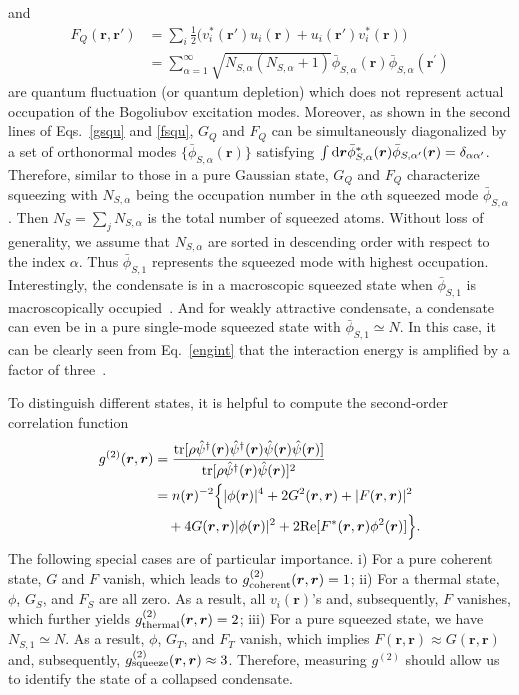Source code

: \documentclass[pra,twocolumn,preprintnumbers,superscriptaddress,longbibliography,showkeys]{revtex4-1}
\begin{document}
and
\begin{align}
F_Q({\bm r}, {\bm r}') &= \sum_{i} \frac{1}{2} \Big( v^{\ast}_{i}({\bm r}') u_{i}({\bm r}) + u_{i}({\bm r}') v^{\ast}_{i}({\bm r}) \Big)\nonumber\\
&={\sum_{\alpha=1}^{\infty }\sqrt{N_{S,\alpha}(N_{S,\alpha}+1)}\bar{\phi}_{S,\alpha}({\bm r})\bar{\phi}_{S,\alpha}({\bm r}^{\prime })}\label{fsqu}
\end{align}
are quantum fluctuation (or quantum depletion) which does not represent actual occupation of the Bogoliubov excitation modes. Moreover, as shown in the second lines of Eqs.~\eqref{gsqu} and \eqref{fsqu}, $G_Q$ and $F_Q$ can be simultaneously diagonalized by a set of orthonormal modes $\{\bar\phi_{S,\alpha}({\bm r})\}$ satisfying $\int {\rm d}{\bm r}\bar{\phi}_{S,\alpha}^*({\bm r})\bar{\phi}_{S,\alpha'}({\bm r})=\delta_{\alpha\alpha'}$. Therefore, similar to those in a pure Gaussian state, $G_Q$ and $F_Q$ characterize squeezing with $N_{S,\alpha}$ being the occupation number in the $\alpha$th squeezed mode $\bar\phi_{S,\alpha}$. Then $N_S=\sum_jN_{S,\alpha}$ is the total number of squeezed atoms. Without loss of generality, we assume that $N_{S,\alpha}$ are sorted in descending order with respect to the index $\alpha$. Thus $\bar{\phi}_{S,1}$ represents the squeezed mode with highest occupation. Interestingly, the condensate is in a macroscopic squeezed state when $\bar{\phi}_{S,1}$ is macroscopically occupied~\cite{Shi2019,Wang2020,Pan2021}. And for weakly attractive condensate, a condensate can even be in a pure single-mode squeezed state with $\bar{\phi}_{S,1}\simeq N$. In this case, it can be clearly seen from Eq.~\eqref{engint} that the interaction energy is amplified by a factor of three~\cite{Shi2019}.

To distinguish different states, it is helpful to compute the second-order correlation function
\begin{align}
g^{(2)}({\bm r}, {\bm r}) &= \frac{{\rm tr}[\rho \hat{\psi}^{\dagger}({\bm r}) \hat{\psi}^{\dagger}({\bm r}) \hat{\psi}({\bm r}) \hat{\psi}({\bm r})]}{{\rm tr}[\rho \hat{\psi}^{\dagger}({\bm r}) \hat{\psi}({\bm r})]^2} \nonumber \\
&= n({\boldsymbol r})^{-2}\Big\{\vert \phi({\bm r}) \vert^{4} + 2 G^{2}({\bm r}, {\bm r}) + \vert F({\bm r}, {\bm r}) \vert^{2}\nonumber\\
&\quad + 4 G({\bm r}, {\bm r}) \vert \phi({\bm r}) \vert^{2}  + 2{\rm Re} [F^{*}({\bm r}, {\bm r}) \phi^{2}({\bm r})]\Big\}.
\end{align}
The following special cases are of particular importance. i) For a pure coherent state, $G$ and $F$ vanish, which leads to $g_{\rm coherent}^{(2)}({\bm r},{\bm r})=1$; ii) For a thermal state, $\phi$, $G_S$, and $F_S$ are all zero. As a result, all $v_i({\bm r})$'s and, subsequently, $F$ vanishes, which further yields $
g_{\rm thermal}^{(2)}({\bm r}, {\bm r}) = 2$; iii) For a pure squeezed state, we have $N_{S,1}\simeq N$. As a result, $\phi$, $G_T$, and $F_T$ vanish, which implies $F({\bm r}, {\bm r}) \approx G({\bm r}, {\bm r})$ and, subsequently, $g_{\rm squeeze}^{(2)}({\bm r}, {\bm r}) \approx 3$. Therefore, measuring $g^{(2)}$ should allow us to identify the state of a collapsed condensate.
\end{document}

- - - - - - -

→ **Problem description**
The answer must consist of every line above that contains the word "nonumber".

→ **Task answer**
F_Q({\bm r}, {\bm r}') &= \sum_{i} \frac{1}{2} \Big( v^{\ast}_{i}({\bm r}') u_{i}({\bm r}) + u_{i}({\bm r}') v^{\ast}_{i}({\bm r}) \Big)\nonumber\\
g^{(2)}({\bm r}, {\bm r}) &= \frac{{\rm tr}[\rho \hat{\psi}^{\dagger}({\bm r}) \hat{\psi}^{\dagger}({\bm r}) \hat{\psi}({\bm r}) \hat{\psi}({\bm r})]}{{\rm tr}[\rho \hat{\psi}^{\dagger}({\bm r}) \hat{\psi}({\bm r})]^2} \nonumber \\
&= n({\boldsymbol r})^{-2}\Big\{\vert \phi({\bm r}) \vert^{4} + 2 G^{2}({\bm r}, {\bm r}) + \vert F({\bm r}, {\bm r}) \vert^{2}\nonumber\\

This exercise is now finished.